[Data excerpts]
----
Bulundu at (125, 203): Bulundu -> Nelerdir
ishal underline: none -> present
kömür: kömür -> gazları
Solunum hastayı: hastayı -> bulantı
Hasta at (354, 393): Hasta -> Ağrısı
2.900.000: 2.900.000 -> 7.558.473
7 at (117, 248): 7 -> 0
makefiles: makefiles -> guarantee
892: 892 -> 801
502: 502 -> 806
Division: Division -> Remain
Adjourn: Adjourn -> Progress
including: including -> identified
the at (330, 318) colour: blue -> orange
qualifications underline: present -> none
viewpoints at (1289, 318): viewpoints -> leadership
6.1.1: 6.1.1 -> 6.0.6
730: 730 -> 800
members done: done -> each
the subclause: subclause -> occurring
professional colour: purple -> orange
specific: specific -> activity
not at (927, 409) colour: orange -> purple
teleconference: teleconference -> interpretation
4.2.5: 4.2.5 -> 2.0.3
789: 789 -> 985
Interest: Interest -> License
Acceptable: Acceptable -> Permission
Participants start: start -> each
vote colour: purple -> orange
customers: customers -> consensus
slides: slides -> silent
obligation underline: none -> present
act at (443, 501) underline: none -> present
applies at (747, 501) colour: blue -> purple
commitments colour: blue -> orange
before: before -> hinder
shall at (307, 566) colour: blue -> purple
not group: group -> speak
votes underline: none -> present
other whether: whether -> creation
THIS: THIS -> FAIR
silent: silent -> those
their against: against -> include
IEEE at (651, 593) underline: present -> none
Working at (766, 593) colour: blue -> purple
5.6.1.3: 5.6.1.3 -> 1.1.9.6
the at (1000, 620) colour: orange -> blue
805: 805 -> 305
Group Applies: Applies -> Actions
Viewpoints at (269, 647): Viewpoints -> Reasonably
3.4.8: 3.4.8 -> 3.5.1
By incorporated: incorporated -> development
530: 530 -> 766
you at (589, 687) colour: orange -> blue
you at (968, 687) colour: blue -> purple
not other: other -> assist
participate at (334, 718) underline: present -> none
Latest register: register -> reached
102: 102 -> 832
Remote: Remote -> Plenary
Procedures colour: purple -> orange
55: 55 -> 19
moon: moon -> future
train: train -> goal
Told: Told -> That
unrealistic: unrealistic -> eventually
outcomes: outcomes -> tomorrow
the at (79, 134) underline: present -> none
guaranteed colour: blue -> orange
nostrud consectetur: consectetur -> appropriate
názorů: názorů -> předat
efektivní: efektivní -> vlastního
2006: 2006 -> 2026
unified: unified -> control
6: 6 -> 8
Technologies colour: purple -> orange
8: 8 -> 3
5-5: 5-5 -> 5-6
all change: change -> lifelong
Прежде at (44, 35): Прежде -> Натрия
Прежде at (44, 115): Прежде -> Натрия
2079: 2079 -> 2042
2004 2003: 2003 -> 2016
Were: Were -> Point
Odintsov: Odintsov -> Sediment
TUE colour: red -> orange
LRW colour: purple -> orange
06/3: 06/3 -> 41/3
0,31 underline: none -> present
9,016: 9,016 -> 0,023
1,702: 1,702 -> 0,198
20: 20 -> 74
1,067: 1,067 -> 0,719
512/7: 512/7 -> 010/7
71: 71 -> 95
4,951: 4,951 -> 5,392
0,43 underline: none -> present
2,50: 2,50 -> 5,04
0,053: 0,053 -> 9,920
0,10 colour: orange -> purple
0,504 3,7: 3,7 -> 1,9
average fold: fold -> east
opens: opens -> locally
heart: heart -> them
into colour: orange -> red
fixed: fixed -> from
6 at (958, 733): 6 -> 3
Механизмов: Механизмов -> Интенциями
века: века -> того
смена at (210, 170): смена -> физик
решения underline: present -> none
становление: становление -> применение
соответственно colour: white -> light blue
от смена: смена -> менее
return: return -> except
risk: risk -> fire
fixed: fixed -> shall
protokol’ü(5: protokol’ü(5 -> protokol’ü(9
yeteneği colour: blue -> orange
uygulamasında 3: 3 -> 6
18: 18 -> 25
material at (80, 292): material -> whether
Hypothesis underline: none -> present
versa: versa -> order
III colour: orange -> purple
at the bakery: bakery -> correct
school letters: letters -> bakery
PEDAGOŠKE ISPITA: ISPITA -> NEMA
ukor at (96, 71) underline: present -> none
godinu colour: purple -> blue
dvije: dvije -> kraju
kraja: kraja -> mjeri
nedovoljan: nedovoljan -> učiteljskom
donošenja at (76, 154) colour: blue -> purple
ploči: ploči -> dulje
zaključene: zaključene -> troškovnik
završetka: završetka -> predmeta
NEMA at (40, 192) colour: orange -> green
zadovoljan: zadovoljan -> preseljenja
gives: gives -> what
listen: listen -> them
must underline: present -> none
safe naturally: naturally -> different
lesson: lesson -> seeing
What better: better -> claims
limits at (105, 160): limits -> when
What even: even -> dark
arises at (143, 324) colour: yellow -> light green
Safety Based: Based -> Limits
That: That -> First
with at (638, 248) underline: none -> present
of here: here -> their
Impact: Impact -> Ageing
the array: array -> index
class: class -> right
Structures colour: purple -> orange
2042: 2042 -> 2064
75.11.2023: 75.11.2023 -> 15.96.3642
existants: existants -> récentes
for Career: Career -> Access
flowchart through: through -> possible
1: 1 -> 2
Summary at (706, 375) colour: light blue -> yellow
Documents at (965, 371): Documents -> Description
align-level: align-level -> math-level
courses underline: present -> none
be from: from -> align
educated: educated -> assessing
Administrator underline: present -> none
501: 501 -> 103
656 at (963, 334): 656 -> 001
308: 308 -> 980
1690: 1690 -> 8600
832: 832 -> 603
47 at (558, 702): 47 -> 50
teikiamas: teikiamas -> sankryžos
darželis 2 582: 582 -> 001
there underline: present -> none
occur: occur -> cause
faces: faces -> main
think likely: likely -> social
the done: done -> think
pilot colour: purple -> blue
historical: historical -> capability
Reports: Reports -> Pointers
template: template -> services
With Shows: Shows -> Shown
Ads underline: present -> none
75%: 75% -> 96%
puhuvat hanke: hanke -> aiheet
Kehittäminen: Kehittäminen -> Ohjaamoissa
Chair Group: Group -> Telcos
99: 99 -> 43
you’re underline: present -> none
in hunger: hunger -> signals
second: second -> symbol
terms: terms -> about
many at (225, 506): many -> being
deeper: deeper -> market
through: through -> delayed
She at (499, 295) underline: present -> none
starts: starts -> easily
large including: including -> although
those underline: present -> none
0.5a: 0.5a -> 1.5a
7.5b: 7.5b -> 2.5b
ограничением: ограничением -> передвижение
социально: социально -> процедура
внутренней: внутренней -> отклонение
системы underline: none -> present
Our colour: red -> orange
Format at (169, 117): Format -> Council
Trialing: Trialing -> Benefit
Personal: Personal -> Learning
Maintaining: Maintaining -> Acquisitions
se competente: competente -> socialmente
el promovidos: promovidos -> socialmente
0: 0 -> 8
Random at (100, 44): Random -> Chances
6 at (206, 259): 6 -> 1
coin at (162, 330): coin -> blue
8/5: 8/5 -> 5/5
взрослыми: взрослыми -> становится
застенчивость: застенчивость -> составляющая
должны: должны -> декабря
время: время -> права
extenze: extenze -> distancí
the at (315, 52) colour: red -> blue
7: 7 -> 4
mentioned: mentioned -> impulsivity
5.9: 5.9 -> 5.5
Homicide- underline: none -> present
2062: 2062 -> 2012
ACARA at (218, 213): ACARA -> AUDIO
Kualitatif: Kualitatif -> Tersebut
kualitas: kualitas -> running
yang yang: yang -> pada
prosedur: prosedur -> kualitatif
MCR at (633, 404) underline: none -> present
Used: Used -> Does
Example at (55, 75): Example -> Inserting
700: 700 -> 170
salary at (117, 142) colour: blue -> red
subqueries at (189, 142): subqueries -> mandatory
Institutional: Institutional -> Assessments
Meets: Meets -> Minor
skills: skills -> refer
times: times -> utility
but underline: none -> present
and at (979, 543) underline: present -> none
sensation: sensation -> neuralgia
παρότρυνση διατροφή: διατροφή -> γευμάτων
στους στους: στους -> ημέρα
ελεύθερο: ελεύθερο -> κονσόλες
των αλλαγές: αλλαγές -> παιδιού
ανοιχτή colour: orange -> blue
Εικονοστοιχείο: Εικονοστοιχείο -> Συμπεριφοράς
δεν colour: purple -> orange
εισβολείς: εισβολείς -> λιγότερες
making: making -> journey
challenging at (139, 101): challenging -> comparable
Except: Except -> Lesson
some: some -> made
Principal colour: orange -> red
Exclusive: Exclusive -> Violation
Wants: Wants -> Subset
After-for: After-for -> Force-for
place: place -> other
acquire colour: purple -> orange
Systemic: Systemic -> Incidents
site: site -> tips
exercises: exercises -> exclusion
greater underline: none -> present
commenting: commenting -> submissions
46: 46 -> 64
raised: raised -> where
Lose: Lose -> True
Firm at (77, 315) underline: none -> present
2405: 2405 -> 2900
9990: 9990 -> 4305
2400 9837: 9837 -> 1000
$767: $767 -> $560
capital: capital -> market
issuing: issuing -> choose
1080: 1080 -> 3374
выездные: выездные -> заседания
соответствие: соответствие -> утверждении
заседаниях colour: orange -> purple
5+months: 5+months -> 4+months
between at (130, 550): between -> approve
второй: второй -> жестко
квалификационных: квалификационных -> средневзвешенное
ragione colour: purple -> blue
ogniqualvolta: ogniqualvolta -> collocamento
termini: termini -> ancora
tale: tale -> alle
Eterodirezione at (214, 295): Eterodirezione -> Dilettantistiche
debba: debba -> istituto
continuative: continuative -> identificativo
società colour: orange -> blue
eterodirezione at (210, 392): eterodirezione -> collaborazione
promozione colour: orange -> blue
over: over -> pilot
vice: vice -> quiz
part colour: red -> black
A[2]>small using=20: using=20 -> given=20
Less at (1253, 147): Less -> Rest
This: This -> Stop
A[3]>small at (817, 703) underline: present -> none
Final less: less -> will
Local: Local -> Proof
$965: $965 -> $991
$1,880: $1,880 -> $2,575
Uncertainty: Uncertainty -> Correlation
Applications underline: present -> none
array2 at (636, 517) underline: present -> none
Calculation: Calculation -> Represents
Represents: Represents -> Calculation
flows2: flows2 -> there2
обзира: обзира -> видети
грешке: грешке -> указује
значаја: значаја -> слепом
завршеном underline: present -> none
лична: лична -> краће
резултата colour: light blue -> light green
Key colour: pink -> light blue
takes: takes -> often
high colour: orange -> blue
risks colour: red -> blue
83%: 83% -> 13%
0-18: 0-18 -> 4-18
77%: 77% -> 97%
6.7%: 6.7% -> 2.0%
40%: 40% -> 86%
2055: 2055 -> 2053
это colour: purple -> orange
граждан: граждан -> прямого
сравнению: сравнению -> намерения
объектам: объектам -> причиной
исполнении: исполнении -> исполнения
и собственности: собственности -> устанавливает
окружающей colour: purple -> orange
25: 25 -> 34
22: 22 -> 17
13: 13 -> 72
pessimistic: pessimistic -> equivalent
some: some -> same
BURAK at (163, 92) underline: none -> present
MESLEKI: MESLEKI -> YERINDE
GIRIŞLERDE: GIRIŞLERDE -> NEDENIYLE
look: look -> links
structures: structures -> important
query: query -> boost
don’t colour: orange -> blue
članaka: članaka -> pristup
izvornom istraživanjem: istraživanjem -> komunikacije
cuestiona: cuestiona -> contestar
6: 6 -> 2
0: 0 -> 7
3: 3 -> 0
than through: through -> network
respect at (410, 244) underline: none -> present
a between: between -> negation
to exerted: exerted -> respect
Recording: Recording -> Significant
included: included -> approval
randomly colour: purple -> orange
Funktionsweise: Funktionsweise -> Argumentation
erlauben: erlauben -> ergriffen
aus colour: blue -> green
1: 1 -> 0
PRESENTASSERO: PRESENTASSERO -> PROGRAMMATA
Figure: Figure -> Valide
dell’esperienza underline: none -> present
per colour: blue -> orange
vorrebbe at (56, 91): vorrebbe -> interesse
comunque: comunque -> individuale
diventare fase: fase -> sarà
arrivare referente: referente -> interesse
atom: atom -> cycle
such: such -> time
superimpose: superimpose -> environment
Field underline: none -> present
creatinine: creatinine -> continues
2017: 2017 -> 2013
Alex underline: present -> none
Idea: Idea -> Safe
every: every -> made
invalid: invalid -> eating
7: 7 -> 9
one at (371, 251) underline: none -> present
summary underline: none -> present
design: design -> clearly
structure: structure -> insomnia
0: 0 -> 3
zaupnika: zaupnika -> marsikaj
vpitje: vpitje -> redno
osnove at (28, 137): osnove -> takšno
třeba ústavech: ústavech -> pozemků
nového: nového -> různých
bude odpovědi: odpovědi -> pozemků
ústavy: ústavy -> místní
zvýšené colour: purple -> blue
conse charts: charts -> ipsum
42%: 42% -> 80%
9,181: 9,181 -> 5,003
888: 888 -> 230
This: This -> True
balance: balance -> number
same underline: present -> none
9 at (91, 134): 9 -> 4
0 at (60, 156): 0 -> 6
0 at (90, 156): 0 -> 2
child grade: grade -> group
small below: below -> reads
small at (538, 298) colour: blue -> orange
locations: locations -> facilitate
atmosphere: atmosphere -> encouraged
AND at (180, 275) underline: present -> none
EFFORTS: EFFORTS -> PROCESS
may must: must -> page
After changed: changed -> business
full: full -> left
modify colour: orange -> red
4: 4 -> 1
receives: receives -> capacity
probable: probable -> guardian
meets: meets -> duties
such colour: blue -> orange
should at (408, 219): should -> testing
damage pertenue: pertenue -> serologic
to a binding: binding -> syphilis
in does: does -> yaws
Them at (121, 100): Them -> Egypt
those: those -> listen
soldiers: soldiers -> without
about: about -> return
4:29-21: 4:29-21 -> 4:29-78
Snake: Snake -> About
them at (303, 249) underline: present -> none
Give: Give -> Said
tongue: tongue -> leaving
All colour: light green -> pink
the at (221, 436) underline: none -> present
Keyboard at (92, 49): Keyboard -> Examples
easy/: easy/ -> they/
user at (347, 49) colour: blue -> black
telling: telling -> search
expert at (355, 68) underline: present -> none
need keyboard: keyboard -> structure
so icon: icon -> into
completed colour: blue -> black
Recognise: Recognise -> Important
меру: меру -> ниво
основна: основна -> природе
----
### TO DO
Pick out every row above that contains the string "think", with case counting, and copy each one in full.

### TASK ANSWER
think likely: likely -> social
the done: done -> think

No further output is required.